表彰式典

受賞者代表挨拶

受賞者代表・名取ハマボウフウの会 代表 大橋 信彦 さん

受賞者代表・名取ハマボウフウの会 代表 大橋 信彦さん

皆様、こんにちは。
ご紹介いただきました、名取ハマボウフウの会の大橋信彦と申します。
東北は宮城県名取市、太平洋に面した閖上(ゆりあげ)という小さな海岸からやって参りました。

この度の災害では、多くの皆様から励ましの言葉や、直接、間接のご支援を頂きまして、誠にありがとうございました。そしてこの度、社会貢献支援財団様より名誉ある賞を頂くことになり、誇りに思いますとともに、受賞者の皆様を代表して心より感謝申し上げます。

さて、ここでハマボウフウの話を少しさせて頂きます。この植物は、北は北海道から南は沖縄まで、どこの海岸にも自生しておりました日本古来の海浜植物で、濃い緑の葉と夏に咲く白い小花、そして垂直に長く伸びた根、そのような特徴を持った海浜植物の一種です。

私たちが子どもの頃は、春先になりますと、浜のあちこちに出てきた新芽を摘んでは親のところに持って帰り、それを酢味噌和えにして食べるのがどこの家庭でも習わしになっておりました。また夏には、熱い砂の上でハマボウフウの葉っぱに裸足の足を乗せ、冷やしながら波打ち際まで駆けて行ったあの感触を、私たちの足の裏がはっきりと覚えています。  

いつの頃からでしょうか、ハマボウフウが私たちの海岸から姿を見せなくなってしまいました。それはどうやら日本の経済の復興と歩調が合っていて、開発や乱獲がどこの海岸でも頻繁に起きていた、そんな時代の出来事でした。そしていつしか、彼らの姿が海岸から消え、土地の人もその存在を忘れてしまうようになってしまったのです。

どのぐらいの年月が経ったでしょうか、ある時、私たちの海岸で幻のハマボウフウが見つかりました。正直、胸が躍り、血が騒ぐのを覚えました。盗掘を恐れた私たちは、それを地域内の農業高校に運んで保護と増殖のお願いをしました。ハマボウフウは農業高校の畑に程なく根付いて、翌年には花を咲かせるようになりました。そして、平成13年8月15日、私たち「名取ハマボウフウの会」は発足いたしました。会員20名でのスタートでした。  

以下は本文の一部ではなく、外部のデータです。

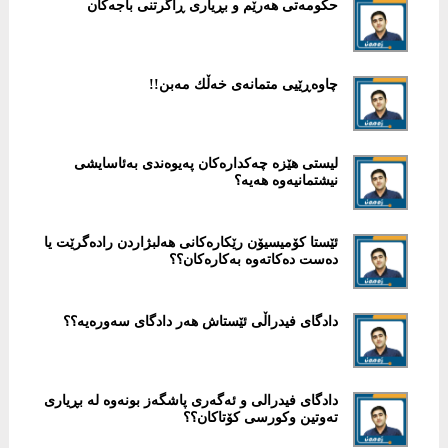
حكومەتی هەرێم و بڕیاری ڕاگرتنی باجەکان
چاوەڕێیی متمانەی خەڵك مەبن!!
لیستی هێزە چەكدارەكان پەیوەندی بەئاسایشی
نیشتمانیەوە هەیە؟
ئێستا كۆمیسیۆن رێكارەكانی هەلبژاردن رادەگرێت یا
دەست دەكاتەوە بەكارەكان؟؟
دادگای فیدراڵی ئێستاش هەر دادگای سەورەیە؟؟
دادگای فیدرالی و ئەگەری پاشگەز بونەوە لە بڕیاری
تەوتین وكورسی کۆتاكان؟؟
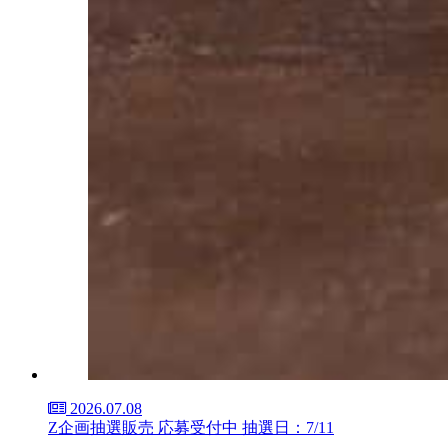
2026.07.08
Z企画抽選販売 応募受付中 抽選日：7/11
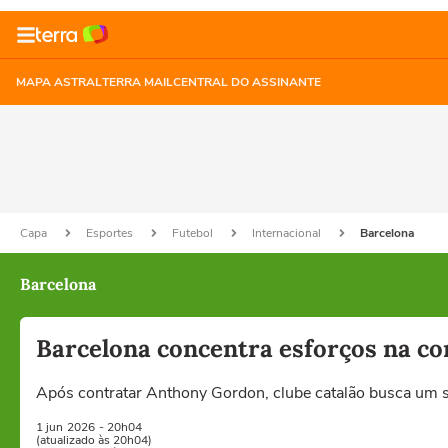
MAPA ASTRAL
TERRA MAIL
CENTRAL DO ASSINANTE
Capa
Esportes
Futebol
Internacional
Barcelona
Barcelona
Barcelona concentra esforços na co
Após contratar Anthony Gordon, clube catalão busca um su
1 jun
2026
- 20h04
(atualizado às 20h04)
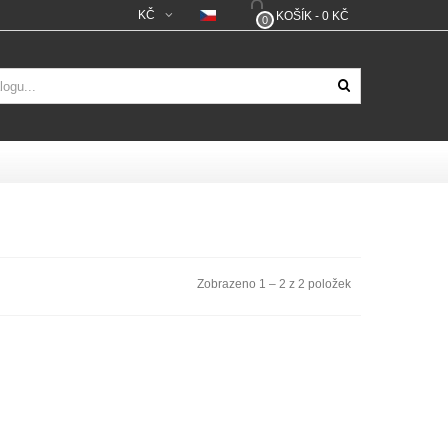
KČ
KOŠÍK
-
0 KČ
0
Zobrazeno 1 – 2 z 2 položek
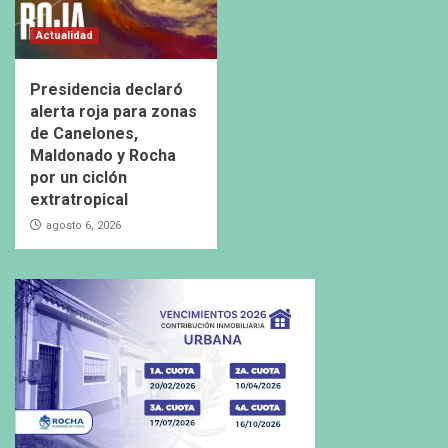
Actualidad
Presidencia declaró
alerta roja para zonas
de Canelones,
Maldonado y Rocha
por un ciclón
extratropical
agosto 6, 2026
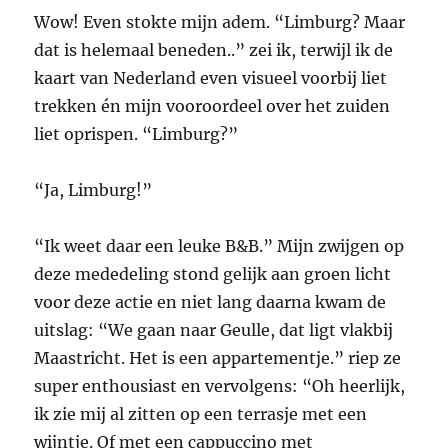
Wow! Even stokte mijn adem. “Limburg? Maar
dat is helemaal beneden..” zei ik, terwijl ik de
kaart van Nederland even visueel voorbij liet
trekken én mijn vooroordeel over het zuiden
liet oprispen. “Limburg?”
“Ja, Limburg!”
“Ik weet daar een leuke B&B.” Mijn zwijgen op
deze mededeling stond gelijk aan groen licht
voor deze actie en niet lang daarna kwam de
uitslag: “We gaan naar Geulle, dat ligt vlakbij
Maastricht. Het is een appartementje.” riep ze
super enthousiast en vervolgens: “Oh heerlijk,
ik zie mij al zitten op een terrasje met een
wijntje. Of met een cappuccino met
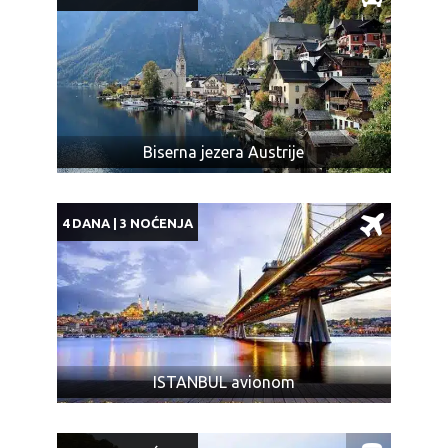
Biserna jezera Austrije
4 DANA | 3 NOĆENJA
ISTANBUL avionom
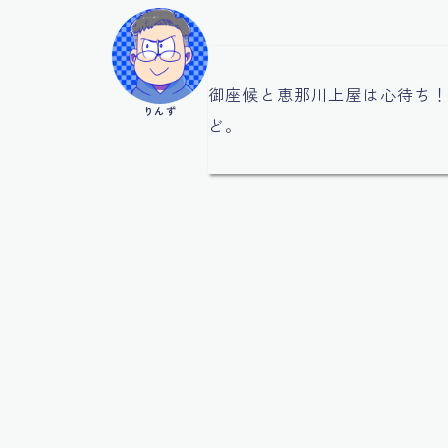
御座候と恵那川上屋は心待ち
りんず
ど。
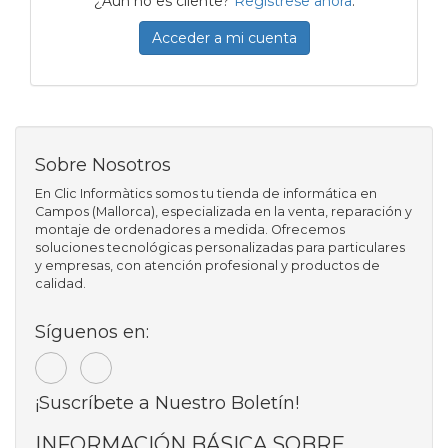
¿Aún no es cliente?
Regístrese ahora
.
Acceder a mi cuenta
Sobre Nosotros
En Clic Informàtics somos tu tienda de informática en
Campos (Mallorca), especializada en la venta, reparación y
montaje de ordenadores a medida. Ofrecemos
soluciones tecnológicas personalizadas para particulares
y empresas, con atención profesional y productos de
calidad.
Síguenos en:
¡Suscríbete a Nuestro Boletín!
INFORMACIÓN BÁSICA SOBRE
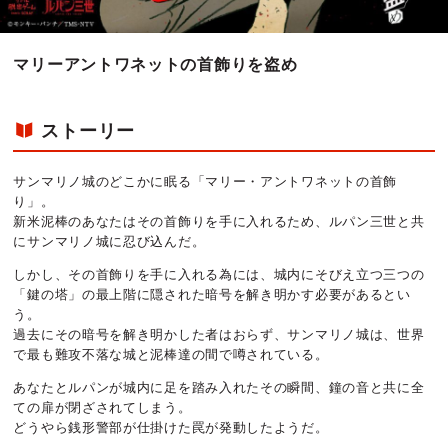
マリーアントワネットの首飾りを盗め
ストーリー
サンマリノ城のどこかに眠る「マリー・アントワネットの首飾
り」。
新米泥棒のあなたはその首飾りを手に入れるため、ルパン三世と共
にサンマリノ城に忍び込んだ。
しかし、その首飾りを手に入れる為には、城内にそびえ立つ三つの
「鍵の塔」の最上階に隠された暗号を解き明かす必要があるとい
う。
過去にその暗号を解き明かした者はおらず、サンマリノ城は、世界
で最も難攻不落な城と泥棒達の間で噂されている。
あなたとルパンが城内に足を踏み入れたその瞬間、鐘の音と共に全
ての扉が閉ざされてしまう。
どうやら銭形警部が仕掛けた罠が発動したようだ。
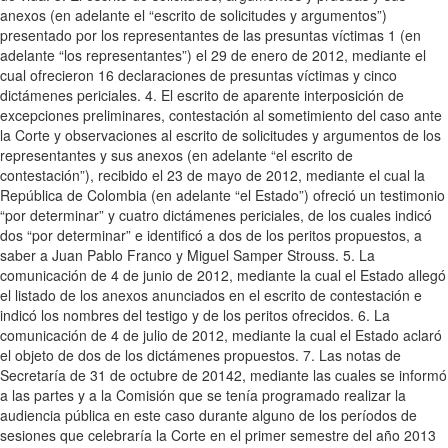
anexos (en adelante el “escrito de solicitudes y argumentos”)
presentado por los representantes de las presuntas víctimas 1 (en
adelante “los representantes”) el 29 de enero de 2012, mediante el
cual ofrecieron 16 declaraciones de presuntas víctimas y cinco
dictámenes periciales. 4. El escrito de aparente interposición de
excepciones preliminares, contestación al sometimiento del caso ante
la Corte y observaciones al escrito de solicitudes y argumentos de los
representantes y sus anexos (en adelante “el escrito de
contestación”), recibido el 23 de mayo de 2012, mediante el cual la
República de Colombia (en adelante “el Estado”) ofreció un testimonio
“por determinar” y cuatro dictámenes periciales, de los cuales indicó
dos “por determinar” e identificó a dos de los peritos propuestos, a
saber a Juan Pablo Franco y Miguel Samper Strouss. 5. La
comunicación de 4 de junio de 2012, mediante la cual el Estado allegó
el listado de los anexos anunciados en el escrito de contestación e
indicó los nombres del testigo y de los peritos ofrecidos. 6. La
comunicación de 4 de julio de 2012, mediante la cual el Estado aclaró
el objeto de dos de los dictámenes propuestos. 7. Las notas de
Secretaría de 31 de octubre de 20142, mediante las cuales se informó
a las partes y a la Comisión que se tenía programado realizar la
audiencia pública en este caso durante alguno de los períodos de
sesiones que celebraría la Corte en el primer semestre del año 2013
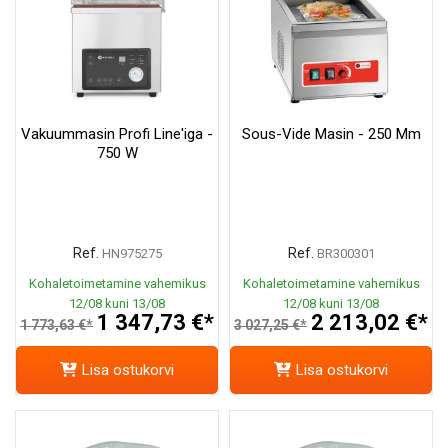
Vakuummasin Profi Line'iga -
Sous-Vide Masin - 250 Mm
750 W
Ref.
Ref.
HN975275
BR300301
Kohaletoimetamine vahemikus
Kohaletoimetamine vahemikus
12/08 kuni 13/08
12/08 kuni 13/08
1 347,73 €*
2 213,02 €*
1 773,63 €*
3 027,25 €*
Lisa ostukorvi
Lisa ostukorvi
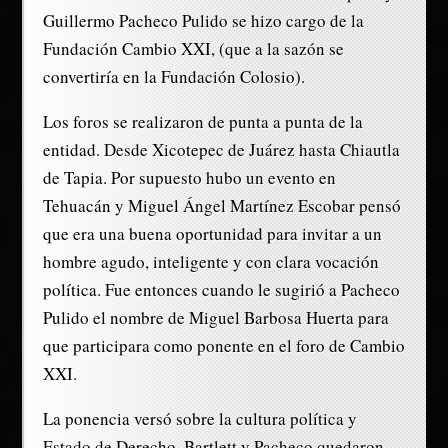
Guillermo Pacheco Pulido se hizo cargo de la
Fundación Cambio XXI, (que a la sazón se
convertiría en la Fundación Colosio).
Los foros se realizaron de punta a punta de la
entidad. Desde Xicotepec de Juárez hasta Chiautla
de Tapia. Por supuesto hubo un evento en
Tehuacán y Miguel Ángel Martínez Escobar pensó
que era una buena oportunidad para invitar a un
hombre agudo, inteligente y con clara vocación
política. Fue entonces cuando le sugirió a Pacheco
Pulido el nombre de Miguel Barbosa Huerta para
que participara como ponente en el foro de Cambio
XXI.
La ponencia versó sobre la cultura política y
Estado de Derecho. Bartlett y Pacheco quedaron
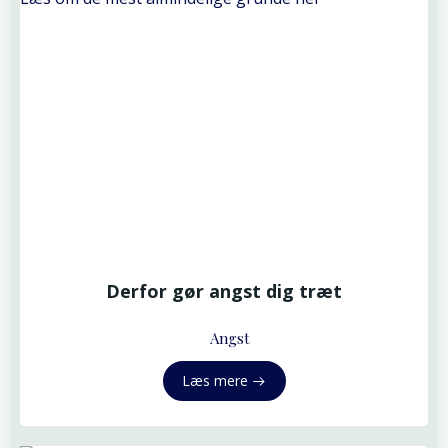
Derfor gør angst dig træt
Angst
Læs mere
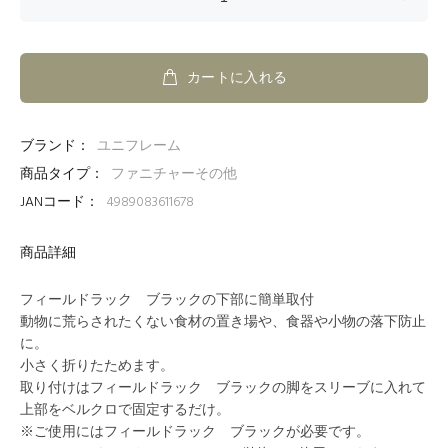
カートに入れる
ブランド：
ユニフレーム
商品タイプ：
ファニチャーその他
JANコード：
4989083611678
商品詳細
フィールドラック ブラックの下部に簡単取付
動物に荒らされたくない食材の置き場や、食器や小物の落下防止
に。
小さく折りたためます。
取り付けはフィールドラック ブラックの脚をスリーブに入れて
上部をベルクロで固定するだけ。
※ご使用にはフィールドラック ブラックが必要です。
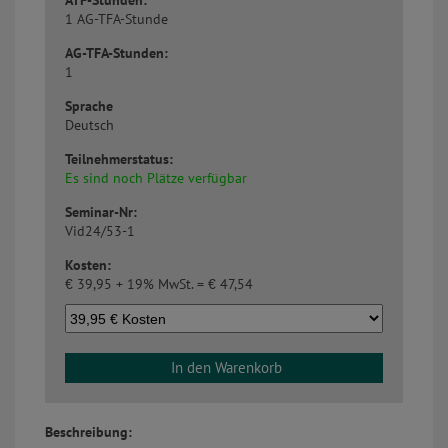
ATF-Stunden:
1 AG-TFA-Stunde
AG-TFA-Stunden:
1
Sprache
Deutsch
Teilnehmerstatus:
Es sind noch Plätze verfügbar
Seminar-Nr:
Vid24/53-1
Kosten:
€
39,95 + 19% MwSt. =
€
47,54
In den Warenkorb
Beschreibung:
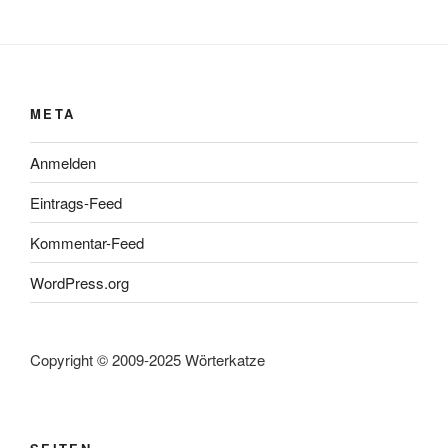
META
Anmelden
Eintrags-Feed
Kommentar-Feed
WordPress.org
Copyright © 2009-2025 Wörterkatze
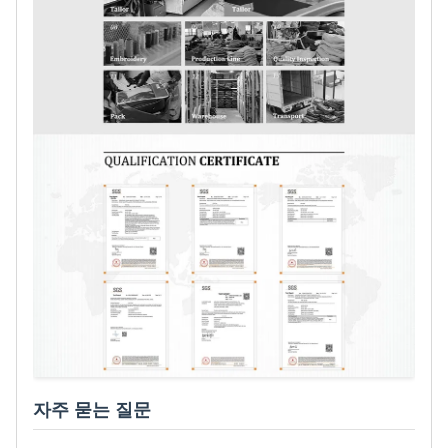
자주 묻는 질문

目的は、美しく健康な海岸を再生させること、地域の人たちが親しんできたハマボウフウを新しい食材として育てること。ちょっと欲張っているようですが、この二つの目標をもって会の活動がスタートして、以来10年。本日、たくさんの皆様が40年、50年の長きにわたって活動しておられる、そんなお姿を拝見し、お話をお聞きするにつけ、私たちの活動はまだまだかわいらしいものではありますが、しかしながら、10年が経ってみますと、ハマボウフウたちが保護区内に無数に繁殖し、ある時には種が勝手に防護柵の外に飛び散って小さな群落をつくる、そのような姿が海岸に現れるまでになりました。

そして、この春の大きな波が、町も人も私たちの保護区も全て押し流してしまったのです。しかし、ひと月経ったその時、浜にハマボウフウの新しい芽が出て参りました。私たちは「復興のシンボルか!」そんな風に感じながら、この6月、開催が危ぶまれた「ふるさと海辺フォーラム」(ハマボウフウ交流会)を名取市の海岸で実施いたしました。そこには、志を同じくする全国の仲間が集まってくれました。私たちは大きな感動に包まれました。 

今回このような大きな賞を受賞出来ましたのも、災害にめげずに小さなイベントを地域で催した、そのようなことが評価されたのかと、だとすれば、それは私たちだけの力ではなく、全国のネットワークを結んでいる皆さん、そして地域の小中学生や高校生、町内会の皆さんの友情や支援の力が働いてのこと、そんなふうに感じております。

今回の災害は、確かに大きなダメージを私たちに与えましたけれども、私たちはこれからも地域の人、ネットワークを結んでいる仲間、そして陰になり日向になって私を支えてくれた家族とともに、海岸での活動を続けて行こうと思っています。

皆様、本当にありがとうございました。